**Supplied text:**
Notice pursuant to Article 16(3) of Council Regulation (EEC) No 3975/87 of 14 December 1987 concerning case IV/37.730 — Austrian Airlines Österreichische Luftverkehrs AG/Deutsche Lufthansa AG (Text with EEA relevance)

OJ C 356, 14.12.2001, p. 5–8 (ES, DA, DE, EL, EN, FR, IT, NL, PT, FI, SV)

52001XC1214(02)

Notice pursuant to Article 16(3) of Council Regulation (EEC) No 3975/87 of 14 December 1987 concerning case IV/37.730 — Austrian Airlines Österreichische Luftverkehrs AG/Deutsche Lufthansa AG (Text with EEA relevance)

Official Journal C 356 , 14/12/2001 P. 0005 - 0008


Notice pursuant to Article 16(3) of Council Regulation (EEC) No 3975/87 of 14 December 1987 concerning case IV/37.730 - Austrian Airlines Österreichische Luftverkehrs AG/Deutsche Lufthansa AG

(2001/C 356/04)

(Text with EEA relevance)

I. STATE OF THE PROCEDURE

On 10 December 1999, Austrian Airlines and Deutsche Lufthansa notified a cooperation agreement pursuant to Article 5 of Council Regulation (EEC) No 3975/87 for a decision applying Article 81(3) of the EC Treaty and Article 53(3) of the EEA Agreement to the alliance concluded between them.

According to Article 5(2) of Regulation (EEC) No 3975/87, the Commission published a summary of the application in the Official Journal on 11 July 2000. The notice also summarised the reasons given by the parties for granting an exemption under Article 81(3).

On 4 October 2000 the Commission informed the Parties that, in respect to Article 5(3) of Regulation (EC) 3975/87, it has serious doubts with regard to the applicability of Article 81(3) of the Treaty.

On 11 May 2001, the Commission sent the Parties a statement-of-objections, confirming that the conditions of Article 81(3) of the Treaty are not satisfied and that it envisages taking a decision prohibiting the notified cooperation agreement. In particular, the Commission took the preliminary view that the cooperation agreement eliminates competition on a substantial part of the Austrian-German air transport market.

Subsequently, the Commission services entered into discussions with the parties with a view to finding appropriate and effective remedies for the competition concerns raised by the Commission in its statement-of-objections. As a result of these discussions, the parties have submitted proposed commitments which are set out in what follows. The main purpose of these commitments is to ensure that there can be viable new competition on the markets concerned by removing existing entry barriers for potential competitors. The Commission services received indications that there are a number of competitors which are interested in entering the market on the basis of these commitments. Under these circumstances, and to the extent that new entrants will have obtained the necessary traffic rights to operate on the relevant markets, the Commission envisages granting an exemption for the notified cooperation agreement.

**Extracted material:**
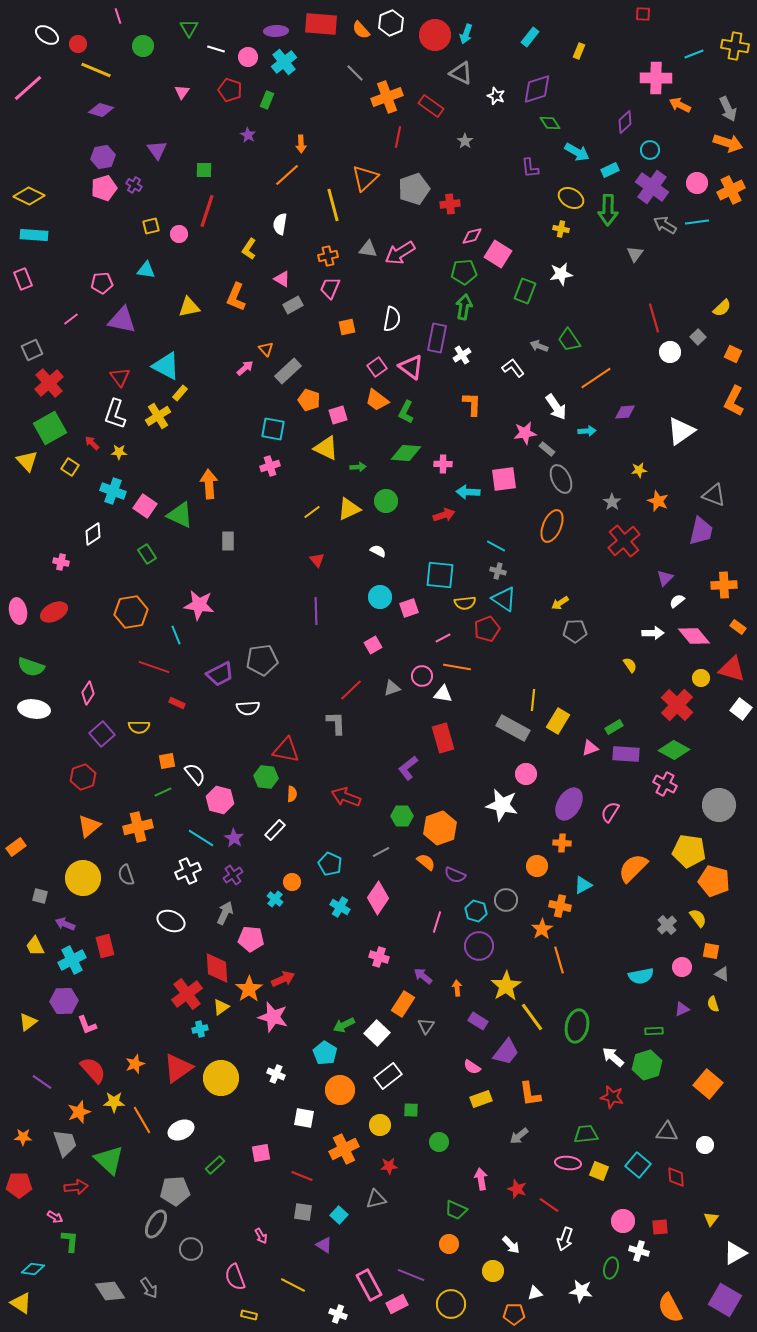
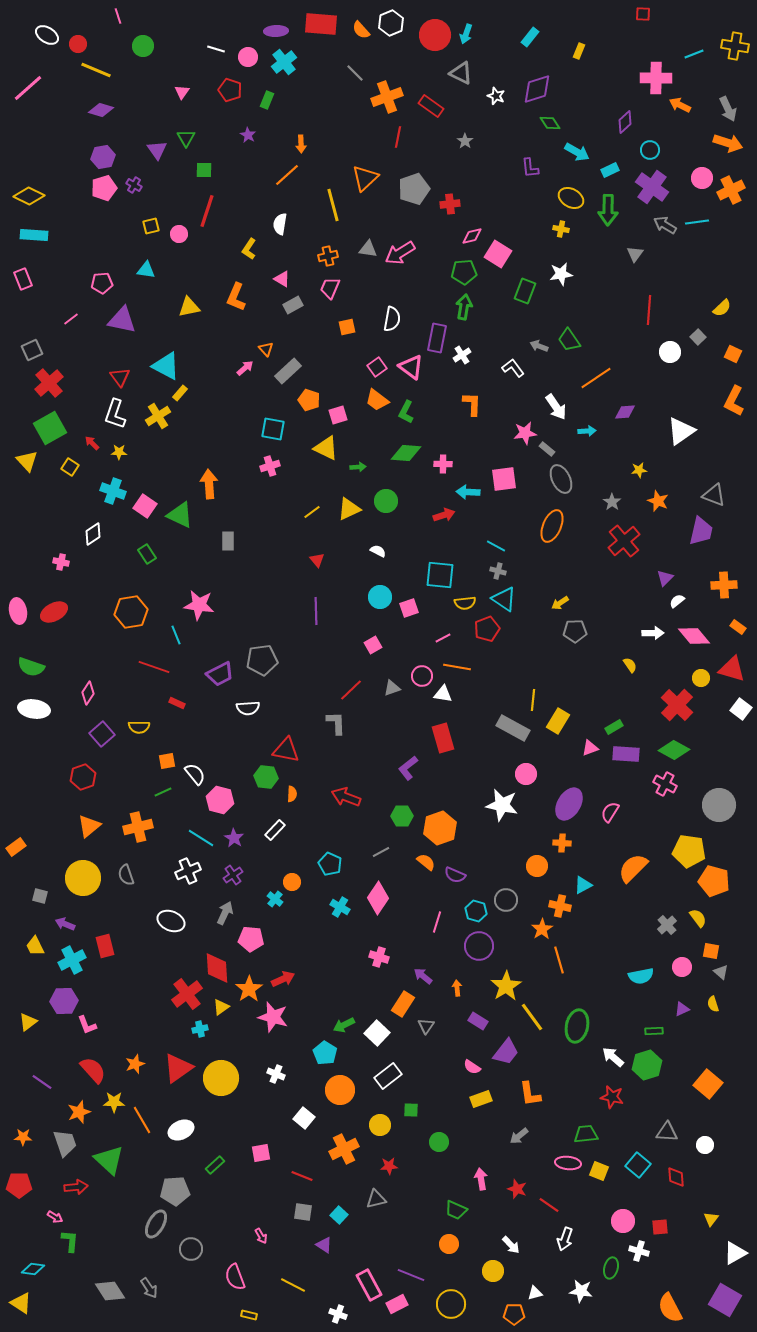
green triangle at (189, 28): moved 3 px left, 110 px down
pink circle at (697, 183): moved 5 px right, 5 px up
red line at (654, 318): moved 5 px left, 8 px up; rotated 20 degrees clockwise
gray triangle at (722, 974): moved 1 px left, 2 px up; rotated 14 degrees clockwise
white square at (304, 1118): rotated 30 degrees clockwise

**Required actions:**
1. Rewrite the Austrian Airlines–Lufthansa notice, beginning with the words "On 4 October" and ending after "of the Treaty.", and change "serious doubts" to "significant doubts".
2. Continue the notice on the Austrian Airlines–Lufthansa alliance from the point where it ends.

**Results of the tasks:**
1.
On 4 October 2000 the Commission informed the Parties that, in respect to Article 5(3) of Regulation (EC) 3975/87, it has significant doubts with regard to the applicability of Article 81(3) of the Treaty.

2.
II. PROPOSED COMMITMENTS

These commitments shall be binding on the parties, their subsidiaries, successors and assignees and the parties commit to cause their subsidiaries, successors and assignees to comply with these commitments.

1. Commitments pertaining to slots

If an airline that did not operate air transport services between Austria and Germany on the date of notification (a "new entrant"), which is independent of Austrian Airlines and Lufthansa ("the parties"), wishes to commence a new non-stop service on one or more Austria-Germany city pairs (the "new entrant city pair or pairs"), the parties undertake to make slots available subject to the conditions described below. For the purposes of these commitments a non-stop service includes a multi-stop service using a single aircraft that begins and/or terminates in Austria, Germany or a third country and has at least one non-stop segment between Austria and Germany.

The parties agree to make slots available to a new entrant for a particular new entrant city pair (the "new entrant slots") up to a maximum of 40 % of the slots the parties operated on the city pair in question at the time of the notification. Nevertheless, any voluntary advance slot release by the parties shall count towards the 40 %.

The parties undertake that the new entrant slots will be within 45 minutes of the time requested by the new entrant and allow, in the case of one-stop services, for a transit-ground time of the aircraft within 90 minutes, provided the parties hold slots within the relevant time period.

The new entrant must make a clear written request to the parties concerning the intended service at least six weeks prior to the IATA scheduling conference for the traffic season where the new entrant intends to commence service. A new entrant will only be eligible to receive slots pursuant to these commitments provided that it can demonstrate that all reasonable efforts in good faith to obtain slots for the new entrant city pair through the normal workings of the slot allocation procedure at the subsequent scheduling conference (including allocation of slots by the coordinator following the slot-return deadline) have failed. During the whole period (between the above-mentioned written request and the end of the respective IATA-schedule-period) the new entrant shall maintain an "open book" policy for the respective airports. Any slots obtained by the new entrant through the regular slot allocation procedure shall count towards the total number of slots the new entrant is entitled to demand pursuant to this part of the commitments unless the parties have a share of total frequencies on the city pair concerned that is in excess of 60 %. Requests for slots pursuant to this paragraph are valid only for a specific scheduling season. Where a new entrant has not commenced service, has commenced service at a lower frequency than planned, or wishes to operate an additional frequency, the requirements of this section shall apply to any request for additional slots in a subsequent scheduling season.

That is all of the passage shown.